Alasan MK Tolak Permohonan OC Kaligis Soal Aturan Remisi
Terbaru

Alasan MK Tolak Permohonan OC Kaligis Soal Aturan Remisi

Pasal 14 ayat (1) huruf i UU 12/1995 tidak bersifat multitafsir dan diskriminatif, sehingga dalil Pemohon yang menyatakan norma a quo bertentangan dengan Pasal 28J ayat (1) UUD 1945 adalah tidak beralasan menurut hukum.

Agus Sahbani
Bacaan 4 Menit

Pengaturan hak narapidana bentuk kehadiran negara dalam upaya melindungi warga negaranya sekalipun berstatus sebagai narapidana. Artinya, negara bersikap proaktif untuk memberi kebebasan dan keistimewaan tertentu yang ditetapkan dan ditegakkan seperangkat aturan hukum.

“Karena pemohon merupakan subjek hak, in casu hak remisi, maka rumusan norma yang isinya hanya memuat rincian tentang hak-hak narapidana (termasuk pemohon) menurut Mahkamah tidak mungkin ditafsirkan lain selain apa yang tersurat dalam rumusan norma a quo. Dengan demikian, Mahkamah kembali menegaskan Pasal 14 ayat (1) huruf i UU 12/1995 tidak bersifat multitafsir dan diskriminatif, sehingga dalil Pemohon yang menyatakan norma a quo bertentangan dengan Pasal 28J ayat (1) UUD 1945 adalah tidak beralasan menurut hukum,” demikian bunyi pertimbangan Mahkamah. 

Pemohon juga mendalilkan akibat berlakunya Pasal 14 ayat (1) huruf i UU Pemasyarakatan yang bersifat multitafsir telah membuka ruang adanya campur tangan pihak lain dalam penentuan pemberian hak remisi bagi narapidana yang lebih ketat dan oleh karenanya bertentangan dengan Pasal 28J ayat (1) UUD 1945. 

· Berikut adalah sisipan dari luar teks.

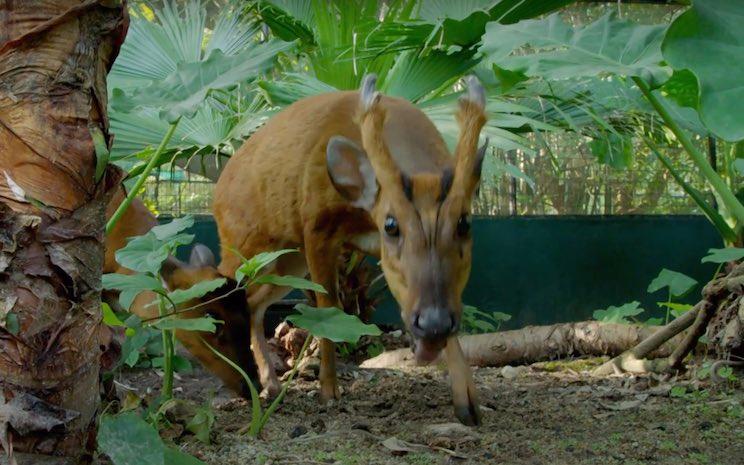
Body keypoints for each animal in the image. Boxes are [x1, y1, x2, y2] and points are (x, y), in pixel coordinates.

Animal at [214, 73, 488, 424]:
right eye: (391, 225)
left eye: (464, 223)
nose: (433, 325)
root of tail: (218, 190)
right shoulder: (316, 226)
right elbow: (328, 306)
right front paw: (328, 391)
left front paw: (468, 403)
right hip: (240, 246)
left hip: (286, 262)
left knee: (253, 303)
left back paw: (269, 384)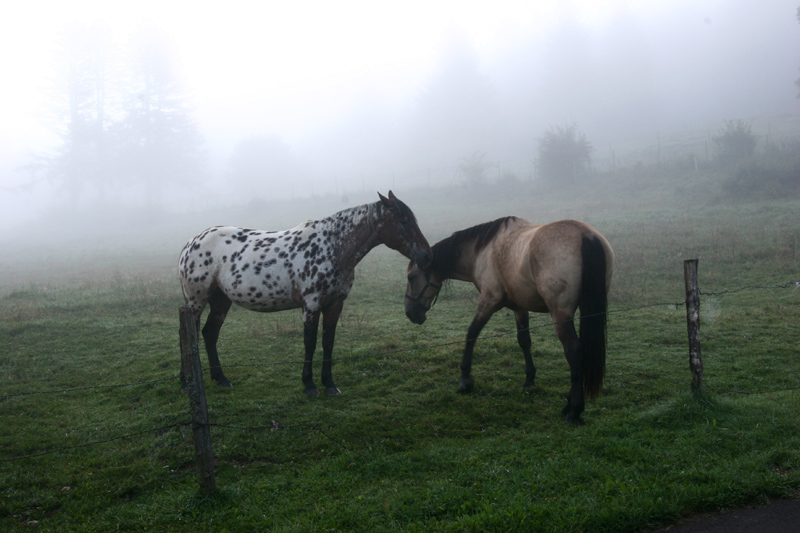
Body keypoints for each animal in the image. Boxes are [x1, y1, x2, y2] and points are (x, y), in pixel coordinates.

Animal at [406, 216, 612, 424]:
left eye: (411, 277)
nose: (410, 313)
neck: (482, 252)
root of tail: (587, 235)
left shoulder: (489, 301)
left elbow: (471, 334)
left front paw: (465, 380)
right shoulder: (520, 308)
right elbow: (524, 341)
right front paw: (529, 379)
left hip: (560, 314)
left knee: (574, 351)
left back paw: (574, 410)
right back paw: (569, 403)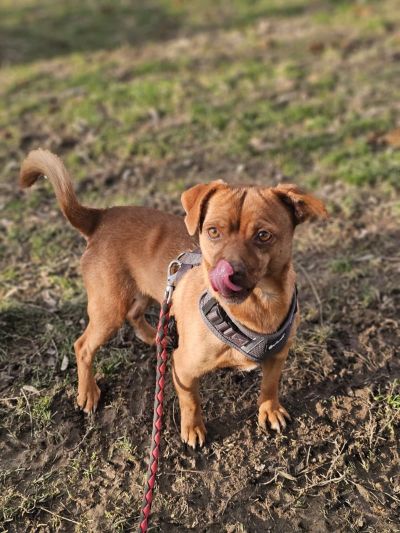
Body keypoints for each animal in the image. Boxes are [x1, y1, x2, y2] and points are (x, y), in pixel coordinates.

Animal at [20, 149, 327, 448]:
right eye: (212, 231)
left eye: (263, 235)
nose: (225, 272)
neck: (258, 307)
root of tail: (99, 217)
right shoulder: (184, 369)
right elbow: (191, 401)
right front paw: (192, 429)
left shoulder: (277, 357)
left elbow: (270, 385)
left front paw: (269, 409)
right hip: (109, 309)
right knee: (83, 346)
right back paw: (88, 392)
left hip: (148, 289)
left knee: (135, 314)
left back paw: (155, 337)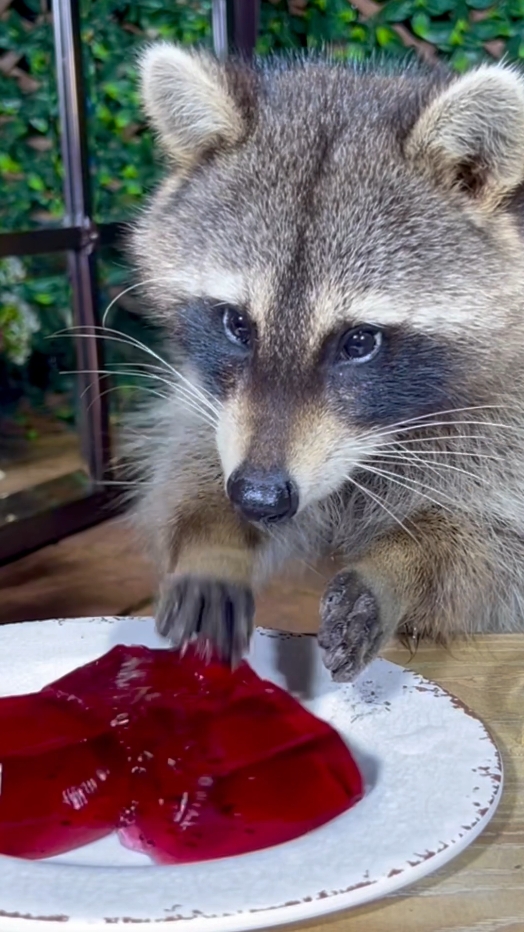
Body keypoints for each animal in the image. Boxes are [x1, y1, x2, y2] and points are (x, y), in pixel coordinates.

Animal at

Menurut Mahkamah, permasalahan demikian bukan karena inkonstitusionalnya norma dalam UU Pemasyarakatan yang dimohonkan pengujian, melainkan persoalan implementasi norma yang dialami pemohon terkait mekanisme pemberian remisi sebagaimana diatur UU Pemasyarakatan yang dikaitkan salah satu peraturan pemerintah yang mensyaratkan setiap narapidana tindak pidana korupsi harus mendapatkan predikat sebagai justice collaborator untuk mendapatkan hak remisi. 

Kewenangan lapas 

Mahkamah juga menegaskan kewenangan memberi remisi menjadi otoritas penuh lembaga pemasyarakatan (lapas) yang dalam tugas pembinaan terhadap warga binaannya tidak bisa diintervensi lembaga lain. Apalagi bentuk campur tangan yang justru akan bertolak belakang dengan semangat pembinaan warga binaan. Artinya, lembaga pemasyarakatan dalam memberi penilaian bagi setiap narapidana untuk dapat diberikan hak remisi harus dimulai sejak yang bersangkutan menyandang status warga binaan, dan bukan masih dikaitkan dengan hal-hal lain sebelumnya. 

Apapun jenis tindak pidana yang dilakukan seorang terdakwa maupun hal-hal yang meliputi dengan perbuatan yang dilakukan, seharusnya sudah selesai ketika secara komperehensif telah dipertimbangkan secara hukum dalam putusan pengadilan yang berakhir pada jenis dan masa pidana yang dijatuhkan (strafmaat) oleh hakim.

Bagi terpidana yang menjalani pidana sebagai warga binaan akan memasuki babak kehidupan baru untuk menjalani pidana dalam rangka proses untuk dikembalikan di tengah masyarakat dengan hak-haknya yang harus dipenuhi tanpa ada pengecualian, sepanjang syarat-syarat pokok sebagaimana ditentukan dalam UU Pemasyarakatan terpenuhi. 

“Dalam konteks penjelasan suatu norma, penjelasan sebuah undang-undang juga tidak boleh menambahkan norma baru. Apalagi menambah persyaratan yang tidak sejalan dengan norma pokok yang terdapat dalam undang-undang yang bersangkutan.”